PROBLEM TO WORK ON: For every line that contains the string "communities", pull that line out of the material below.

THE INPUT:

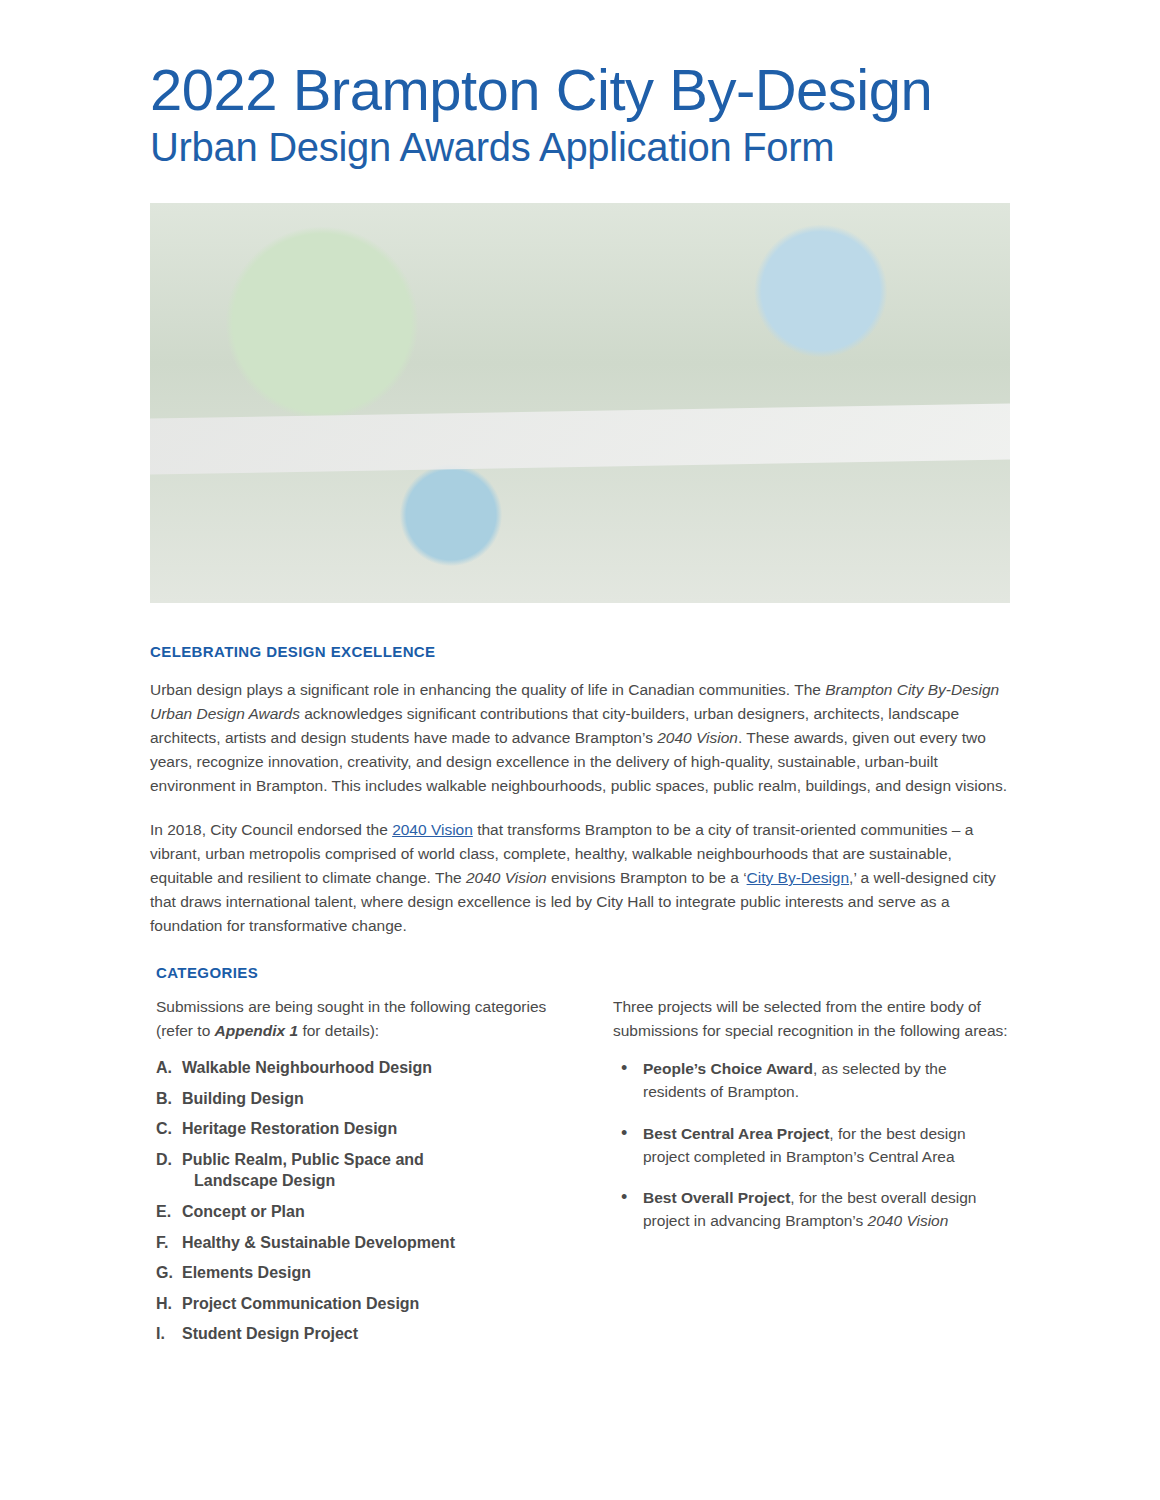2022 Brampton City By-Design
Urban Design Awards Application Form
Celebrating Design Excellence
Urban design plays a significant role in enhancing the quality of life in Canadian communities. The Brampton City By-Design Urban Design Awards acknowledges significant contributions that city-builders, urban designers, architects, landscape architects, artists and design students have made to advance Brampton’s 2040 Vision. These awards, given out every two years, recognize innovation, creativity, and design excellence in the delivery of high-quality, sustainable, urban-built environment in Brampton. This includes walkable neighbourhoods, public spaces, public realm, buildings, and design visions.
In 2018, City Council endorsed the 2040 Vision that transforms Brampton to be a city of transit-oriented communities – a vibrant, urban metropolis comprised of world class, complete, healthy, walkable neighbourhoods that are sustainable, equitable and resilient to climate change. The 2040 Vision envisions Brampton to be a ‘City By-Design,’ a well-designed city that draws international talent, where design excellence is led by City Hall to integrate public interests and serve as a foundation for transformative change.
Categories
Submissions are being sought in the following categories (refer to Appendix 1 for details):
A. Walkable Neighbourhood Design
B. Building Design
C. Heritage Restoration Design
D. Public Realm, Public Space andLandscape Design
E. Concept or Plan
F. Healthy & Sustainable Development
G. Elements Design
H. Project Communication Design
I. Student Design Project
Three projects will be selected from the entire body of submissions for special recognition in the following areas:
People’s Choice Award, as selected by the residents of Brampton.
Best Central Area Project, for the best design project completed in Brampton’s Central Area
Best Overall Project, for the best overall design project in advancing Brampton’s 2040 Vision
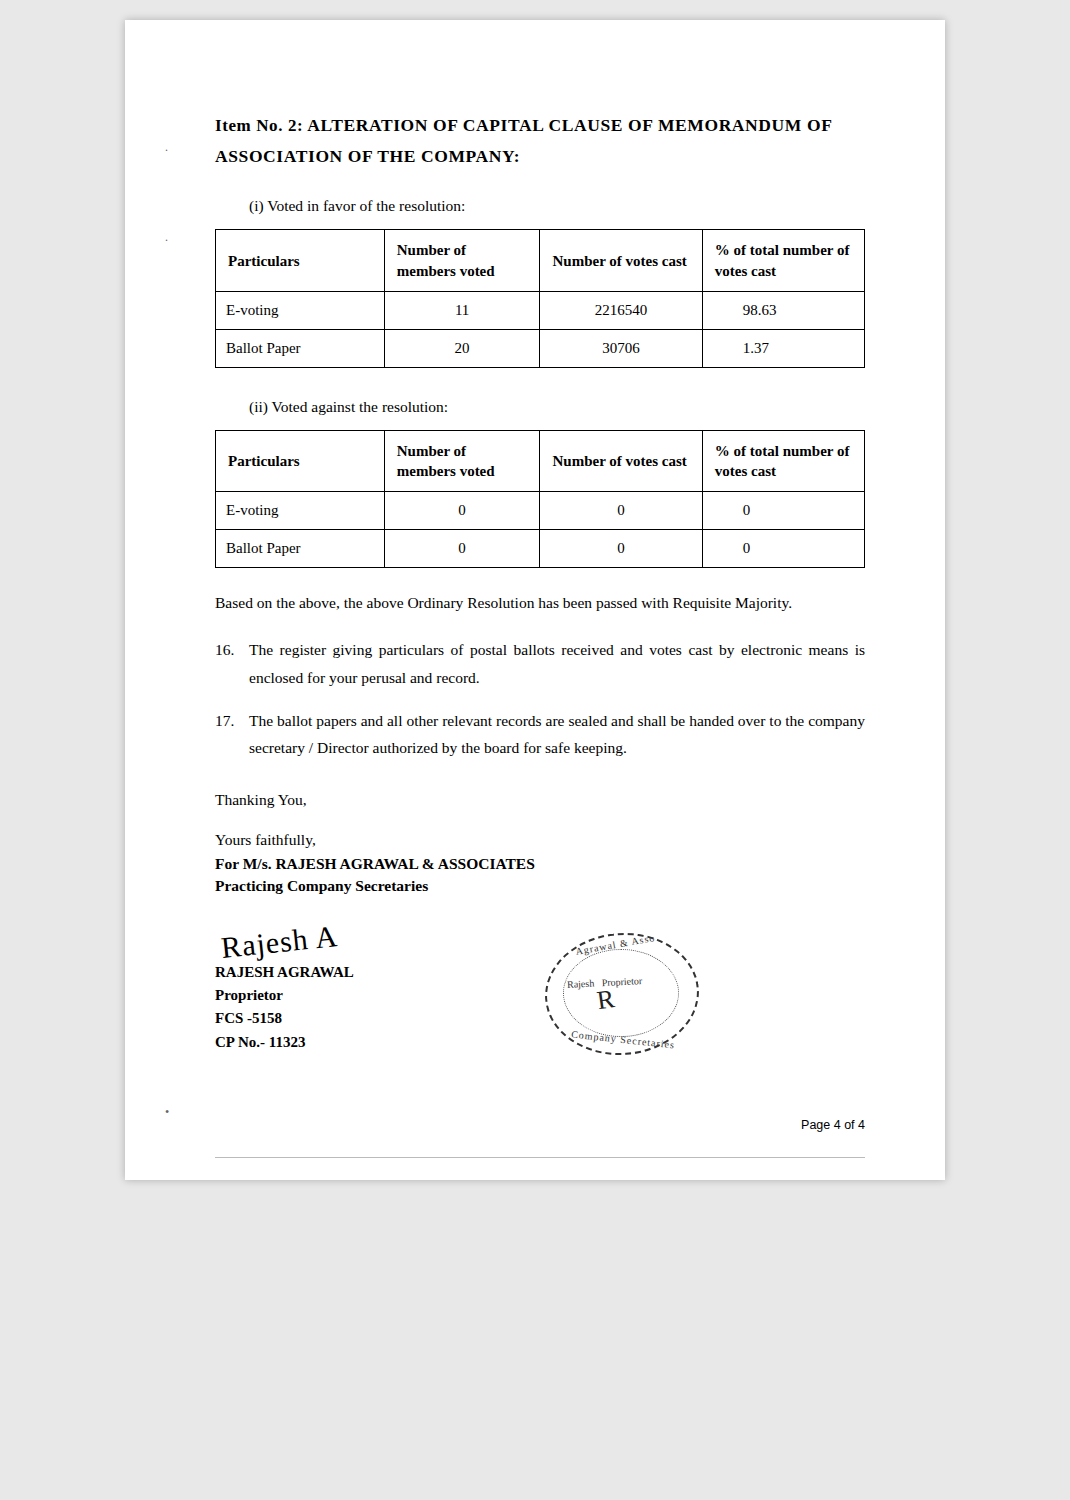.
.
•
Item No. 2: ALTERATION OF CAPITAL CLAUSE OF MEMORANDUM OF ASSOCIATION OF THE COMPANY:
(i) Voted in favor of the resolution:
| Particulars | Number of members voted | Number of votes cast | % of total number of votes cast |
| --- | --- | --- | --- |
| E-voting | 11 | 2216540 | 98.63 |
| Ballot Paper | 20 | 30706 | 1.37 |
(ii) Voted against the resolution:
| Particulars | Number of members voted | Number of votes cast | % of total number of votes cast |
| --- | --- | --- | --- |
| E-voting | 0 | 0 | 0 |
| Ballot Paper | 0 | 0 | 0 |
Based on the above, the above Ordinary Resolution has been passed with Requisite Majority.
16. The register giving particulars of postal ballots received and votes cast by electronic means is enclosed for your perusal and record.
17. The ballot papers and all other relevant records are sealed and shall be handed over to the company secretary / Director authorized by the board for safe keeping.
Thanking You,
Yours faithfully,
For M/s. RAJESH AGRAWAL & ASSOCIATES
Practicing Company Secretaries
Rajesh A
RAJESH AGRAWAL
Proprietor
FCS -5158
CP No.- 11323
Agrawal & Asso
Rajesh Proprietor
Company Secretaries
R
Page 4 of 4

RESPONSE BOX:
Urban design plays a significant role in enhancing the quality of life in Canadian communities. The Brampton City By-Design Urban Design Awards acknowledges significant contributions that city-builders, urban designers, architects, landscape architects, artists and design students have made to advance Brampton’s 2040 Vision. These awards, given out every two years, recognize innovation, creativity, and design excellence in the delivery of high-quality, sustainable, urban-built environment in Brampton. This includes walkable neighbourhoods, public spaces, public realm, buildings, and design visions.
In 2018, City Council endorsed the 2040 Vision that transforms Brampton to be a city of transit-oriented communities – a vibrant, urban metropolis comprised of world class, complete, healthy, walkable neighbourhoods that are sustainable, equitable and resilient to climate change. The 2040 Vision envisions Brampton to be a ‘City By-Design,’ a well-designed city that draws international talent, where design excellence is led by City Hall to integrate public interests and serve as a foundation for transformative change.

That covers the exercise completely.